Among the 88 Hippo pathway-related prognostic lncRNAs, 12 independent prognostic lncRNAs were identified, and LASSO regression identified six valuable independent prognostic lncRNAs, including JMJD1C-AS1, LINC01410, LINC01503, RBM5-AS1, RHPN1-AS1, and TMEM220-AS1. A recent study showed that RHPN1-AS1 promotes malignant progression and predicts poor clinical outcomes in liver cancer43. It has also been found to promote tumor cell progression in human cancer by participating in the miR-299-3p/FGF2 axis44. A previous study showed that LINC01410 promotes angiogenesis and metastasis in human cancers45. A recent study indicated that upregulated LINC01410 presents a poor prognosis in cholangiocarcinoma patients and can be used as a prognostic gene for cancer46. Wang et al.47 showed that upregulated LINC01503 contributes to cancer cell progression through the MAPK/ERK pathway, which is considered a therapeutic target for LIHC. RBM5-AS1 is involved in the realization of related molecular functions in colon CSCs48. Du et al.49 indicated that the downregulation of TMEM220-AS1 with copy deletion was associated with a poor prognosis of LIHC, which could be used as a promising prognostic biomarker. These studies suggest the important roles of these lncRNAs. Based on these six lncRNAs, a prognosis risk model was developed to assign patients into two risk -groups, in which patients in the high-risk group had shorter survival times than low-risk patients. Additionally, the risk score was found to have an independent prognostic value in patients with LIHC. This further confirms the prognostic value of these lncRNAs.

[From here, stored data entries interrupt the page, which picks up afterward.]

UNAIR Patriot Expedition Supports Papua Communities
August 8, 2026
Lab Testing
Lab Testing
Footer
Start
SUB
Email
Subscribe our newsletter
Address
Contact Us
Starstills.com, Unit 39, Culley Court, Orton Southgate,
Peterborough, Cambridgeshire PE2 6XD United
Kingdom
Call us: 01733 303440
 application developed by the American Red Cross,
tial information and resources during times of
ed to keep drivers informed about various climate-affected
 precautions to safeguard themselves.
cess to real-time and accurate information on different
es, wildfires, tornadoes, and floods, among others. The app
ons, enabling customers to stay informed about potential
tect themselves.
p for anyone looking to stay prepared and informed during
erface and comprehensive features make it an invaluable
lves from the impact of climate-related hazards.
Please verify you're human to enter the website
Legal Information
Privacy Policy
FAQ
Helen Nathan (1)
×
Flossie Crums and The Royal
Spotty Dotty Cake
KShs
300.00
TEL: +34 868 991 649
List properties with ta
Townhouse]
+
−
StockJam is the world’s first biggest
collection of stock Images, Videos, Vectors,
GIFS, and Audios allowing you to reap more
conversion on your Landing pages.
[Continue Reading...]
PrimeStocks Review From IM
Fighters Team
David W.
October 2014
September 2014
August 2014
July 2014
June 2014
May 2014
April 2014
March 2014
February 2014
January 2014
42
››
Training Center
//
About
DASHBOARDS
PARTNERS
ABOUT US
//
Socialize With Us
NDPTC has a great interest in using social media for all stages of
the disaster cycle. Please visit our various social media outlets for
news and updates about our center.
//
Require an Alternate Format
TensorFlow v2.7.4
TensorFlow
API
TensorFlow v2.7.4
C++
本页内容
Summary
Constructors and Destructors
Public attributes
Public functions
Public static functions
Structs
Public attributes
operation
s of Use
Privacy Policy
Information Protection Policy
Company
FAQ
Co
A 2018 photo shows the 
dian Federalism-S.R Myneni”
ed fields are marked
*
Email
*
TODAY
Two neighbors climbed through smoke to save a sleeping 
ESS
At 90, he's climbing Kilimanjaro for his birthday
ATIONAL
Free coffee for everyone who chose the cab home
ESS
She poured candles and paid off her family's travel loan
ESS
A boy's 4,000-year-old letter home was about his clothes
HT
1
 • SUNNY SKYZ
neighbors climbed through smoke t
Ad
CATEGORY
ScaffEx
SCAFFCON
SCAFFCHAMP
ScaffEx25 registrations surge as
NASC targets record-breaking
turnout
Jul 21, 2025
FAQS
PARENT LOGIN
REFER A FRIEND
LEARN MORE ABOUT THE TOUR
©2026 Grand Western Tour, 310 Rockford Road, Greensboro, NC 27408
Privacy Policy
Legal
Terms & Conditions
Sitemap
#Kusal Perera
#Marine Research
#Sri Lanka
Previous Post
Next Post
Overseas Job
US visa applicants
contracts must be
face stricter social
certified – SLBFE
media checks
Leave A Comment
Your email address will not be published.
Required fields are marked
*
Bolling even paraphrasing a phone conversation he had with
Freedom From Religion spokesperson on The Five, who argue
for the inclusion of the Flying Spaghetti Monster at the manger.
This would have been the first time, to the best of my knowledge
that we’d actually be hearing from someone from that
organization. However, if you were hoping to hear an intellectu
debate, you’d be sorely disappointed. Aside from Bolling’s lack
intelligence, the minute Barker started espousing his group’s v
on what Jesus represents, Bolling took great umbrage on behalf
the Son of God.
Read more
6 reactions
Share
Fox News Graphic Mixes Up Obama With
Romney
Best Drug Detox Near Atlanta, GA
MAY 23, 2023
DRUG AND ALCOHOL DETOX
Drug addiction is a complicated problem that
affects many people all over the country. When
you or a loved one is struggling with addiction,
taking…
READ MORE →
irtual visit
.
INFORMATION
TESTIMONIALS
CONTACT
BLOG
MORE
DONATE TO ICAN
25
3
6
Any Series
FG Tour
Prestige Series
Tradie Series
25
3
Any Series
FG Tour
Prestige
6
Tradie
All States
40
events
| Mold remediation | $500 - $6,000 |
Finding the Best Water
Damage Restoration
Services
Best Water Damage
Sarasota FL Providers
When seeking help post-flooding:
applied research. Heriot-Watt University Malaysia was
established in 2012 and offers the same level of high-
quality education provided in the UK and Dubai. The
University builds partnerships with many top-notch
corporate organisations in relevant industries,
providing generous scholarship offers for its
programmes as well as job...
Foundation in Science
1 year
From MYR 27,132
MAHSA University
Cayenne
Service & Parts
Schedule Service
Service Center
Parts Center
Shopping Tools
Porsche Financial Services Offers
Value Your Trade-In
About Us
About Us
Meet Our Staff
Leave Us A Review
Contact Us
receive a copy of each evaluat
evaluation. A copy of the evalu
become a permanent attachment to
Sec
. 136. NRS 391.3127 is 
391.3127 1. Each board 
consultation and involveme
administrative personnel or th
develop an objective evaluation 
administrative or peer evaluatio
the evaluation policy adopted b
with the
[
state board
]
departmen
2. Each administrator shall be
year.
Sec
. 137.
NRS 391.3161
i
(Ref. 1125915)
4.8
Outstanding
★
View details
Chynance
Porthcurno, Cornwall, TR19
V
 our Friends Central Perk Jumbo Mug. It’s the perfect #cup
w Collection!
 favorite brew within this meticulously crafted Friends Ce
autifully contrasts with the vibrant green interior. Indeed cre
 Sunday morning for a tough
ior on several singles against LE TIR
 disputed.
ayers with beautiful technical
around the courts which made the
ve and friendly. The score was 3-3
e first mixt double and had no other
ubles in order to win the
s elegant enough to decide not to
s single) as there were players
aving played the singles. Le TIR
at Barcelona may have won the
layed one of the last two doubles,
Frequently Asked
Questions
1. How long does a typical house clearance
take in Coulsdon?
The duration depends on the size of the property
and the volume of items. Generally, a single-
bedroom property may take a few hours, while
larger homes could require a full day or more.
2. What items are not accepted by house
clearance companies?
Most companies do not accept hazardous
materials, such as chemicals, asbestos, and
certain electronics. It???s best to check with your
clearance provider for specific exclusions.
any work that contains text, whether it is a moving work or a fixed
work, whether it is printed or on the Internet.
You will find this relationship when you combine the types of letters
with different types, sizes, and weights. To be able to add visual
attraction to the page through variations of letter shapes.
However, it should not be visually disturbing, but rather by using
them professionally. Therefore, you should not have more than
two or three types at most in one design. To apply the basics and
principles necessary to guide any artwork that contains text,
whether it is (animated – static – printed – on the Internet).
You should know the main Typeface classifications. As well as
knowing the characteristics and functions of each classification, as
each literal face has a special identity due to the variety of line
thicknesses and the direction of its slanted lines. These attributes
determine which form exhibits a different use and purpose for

Genes that were dysregulated between the two risk groups were also analyzed. Most gene expression levels were elevated in the high-risk group. GSEA revealed that pathways in cancer and the cell cycle were significantly associated with the high-risk group. Under normal circumstances, the damage to endogenous and exogenous DNA generated during cancer development can be repaired by the cell cycle pathway50,51. A previous study showed that oncogenic H2AZ1 plays an established role in accelerating the cell cycle transition during hepatocarcinogenesis52. In addition, the pathway in cancer is meaningful because it helps reverse, delay, or prevent the occurrence of tumors from a therapeutic point of view53. Our study showed that cancer and cell cycle pathways were significantly related to the high-risk group, indicating that the genes in this group contributed to the progression of LIHC.

To our knowledge, this is the first study to investigate the involvement of Hippo pathway-related lncRNAs in the progression of LIHC. We demonstrated that expression pattern of Hippo pathway-related lncRNAs could stratify LIHC patients into different subtypes, emphasizing the heterogeneity of LIHC. Additionally, a prognostic lncRNA signature linked to Hippo pathway was identified to predict prognosis for LIHC patients. Despite of this, there were also limitations in this study. Six prognostic lncRNAs were preliminarily identified to predict the prognosis of LIHC. However, expression of these lncRNAs were not confirmed in clinical samples, especially in biological fluids samples (like serum), and their prognostic value should also be further confirmed by clinical data. Moreover, the advancements in computational biology make it possible to explore the interacted microRNAs of these lncRNAs54,55,56. Therefore, future work in terms of the biological function of these lncRNAs should be conducted to investigate the role and the underlying molecular regulatory mechanism.

In conclusion, two molecular subtypes of LIHC based on the Hippo pathway-related prognostic lncRNAs were identified in this study. These two subtypes differ in terms of overall survival, clinical pathology, infiltration abundance of 7 immune cells, and expression of checkpoint genes such as CTLA-4 and PD-1/L1. Moreover, a prognostic risk model was developed using six independent prognostic lncRNAs (JMJD1C-AS1, LINC01410, LINC01503, RBM5-AS1, RHPN1-AS1, and TMEM220-AS1). This risk model can independently predict the prognosis of LIHC.